Abbreviating postfix-expression.id-expression as E1.E2, E1 is called the object expression. The type and value category of E1.E2 are determined as follows. In the remainder of 5.2.5, cq represents either const or the absence of const and vq represents either volatile or the absence of volatile. cv represents an arbitrary set of cv-qualifiers, as defined in 3.9.3.

If E2 is declared to have type “reference to T,” then E1.E2 is an lvalue; the type of E1.E2 is T. Otherwise, one of the following rules applies.

  • If E2 is a non-static data member and the type of E1 is “cq1 vq1 X”, and the type of E2 is “cq2 vq2 T”, the expression designates the named member of the object designated by the first expression. If E1 is an lvalue, then E1.E2 is an lvalue; otherwise E1.E2 is an xvalue. Let the notation vq12 stand for the “union” of vq1 and vq2 ; that is, if vq1 or vq2 is volatile, then vq12 is volatile. Similarly, let the notation cq12 stand for the “union” of cq1 and cq2 ; that is, if cq1 or cq2 is const, then cq12 is const. If E2 is declared to be a mutable member, then the type of E1.E2 is “vq12 T”. If E2 is not declared to be a mutable member, then the type of E1.E2 is “cq12 vq12 T”.

§ **Source material**

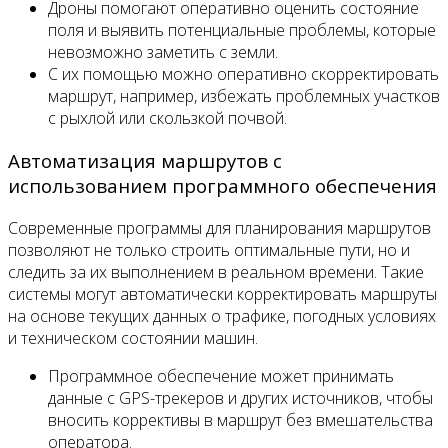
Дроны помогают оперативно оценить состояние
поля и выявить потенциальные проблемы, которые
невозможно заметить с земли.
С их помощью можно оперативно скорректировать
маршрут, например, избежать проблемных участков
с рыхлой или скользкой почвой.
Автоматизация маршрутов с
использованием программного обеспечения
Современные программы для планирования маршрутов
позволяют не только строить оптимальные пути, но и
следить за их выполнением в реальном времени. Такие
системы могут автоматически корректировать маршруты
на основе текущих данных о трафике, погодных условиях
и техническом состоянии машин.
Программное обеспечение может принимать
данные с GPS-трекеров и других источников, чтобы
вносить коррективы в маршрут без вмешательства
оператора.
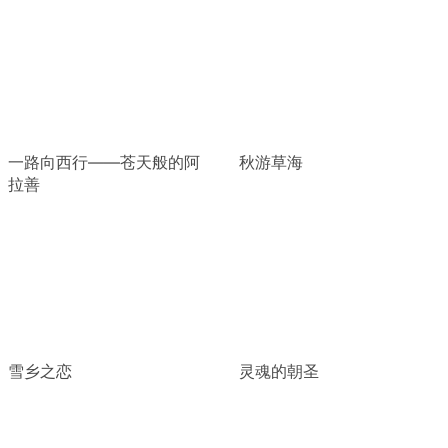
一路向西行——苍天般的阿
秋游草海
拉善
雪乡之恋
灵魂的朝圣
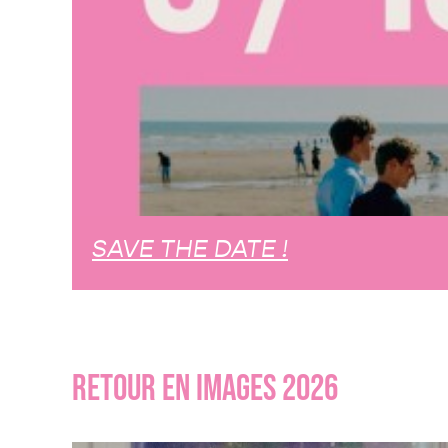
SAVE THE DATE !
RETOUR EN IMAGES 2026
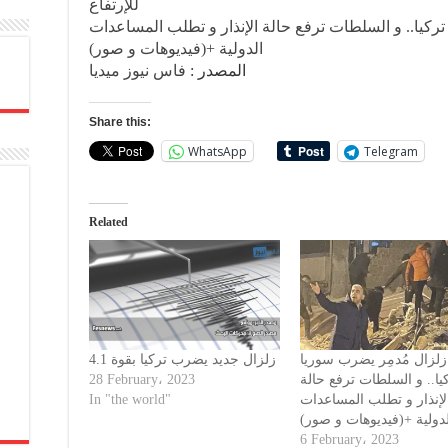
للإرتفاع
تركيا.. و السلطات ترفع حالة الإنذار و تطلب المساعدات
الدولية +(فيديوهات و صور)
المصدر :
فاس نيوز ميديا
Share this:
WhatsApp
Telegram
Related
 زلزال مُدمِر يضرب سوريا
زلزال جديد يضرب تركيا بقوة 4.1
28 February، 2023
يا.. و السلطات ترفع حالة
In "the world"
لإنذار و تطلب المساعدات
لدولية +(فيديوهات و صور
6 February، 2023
* * *
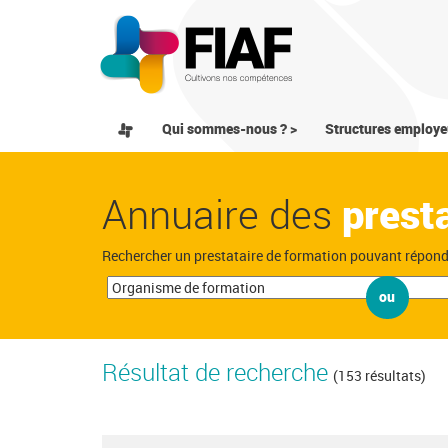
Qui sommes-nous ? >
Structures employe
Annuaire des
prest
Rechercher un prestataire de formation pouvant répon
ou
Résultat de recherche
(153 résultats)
==
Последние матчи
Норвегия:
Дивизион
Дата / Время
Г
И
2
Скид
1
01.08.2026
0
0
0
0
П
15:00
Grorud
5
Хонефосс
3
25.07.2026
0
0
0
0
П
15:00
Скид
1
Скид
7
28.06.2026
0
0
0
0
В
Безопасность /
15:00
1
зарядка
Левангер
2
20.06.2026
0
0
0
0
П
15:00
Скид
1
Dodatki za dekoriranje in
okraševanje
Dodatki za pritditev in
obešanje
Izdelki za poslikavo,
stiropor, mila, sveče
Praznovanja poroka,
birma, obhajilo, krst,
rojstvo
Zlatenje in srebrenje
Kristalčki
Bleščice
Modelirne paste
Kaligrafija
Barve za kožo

§ **Work order 1**
Reproduce the part of the member access passage starting with "Abbreviating postfix-expression.id-expression as" and going on through "defined in 3.9.3.".
§ **Work order 2**
Transcribe the listing lines starting with the line with "Последние матчи" and going on through the line with "Barve za kožo".

§ **Solution 1**
Abbreviating postfix-expression.id-expression as E1.E2, E1 is called the object expression. The type and value category of E1.E2 are determined as follows. In the remainder of 5.2.5, cq represents either const or the absence of const and vq represents either volatile or the absence of volatile. cv represents an arbitrary set of cv-qualifiers, as defined in 3.9.3.

§ **Solution 2**
Последние матчи
Норвегия:
Дивизион
Дата / Время
Г
И
2
Скид
1
01.08.2026
0
0
0
0
П
15:00
Grorud
5
Хонефосс
3
25.07.2026
0
0
0
0
П
15:00
Скид
1
Скид
7
28.06.2026
0
0
0
0
В
Безопасность /
15:00
1
зарядка
Левангер
2
20.06.2026
0
0
0
0
П
15:00
Скид
1
Dodatki za dekoriranje in
okraševanje
Dodatki za pritditev in
obešanje
Izdelki za poslikavo,
stiropor, mila, sveče
Praznovanja poroka,
birma, obhajilo, krst,
rojstvo
Zlatenje in srebrenje
Kristalčki
Bleščice
Modelirne paste
Kaligrafija
Barve za kožo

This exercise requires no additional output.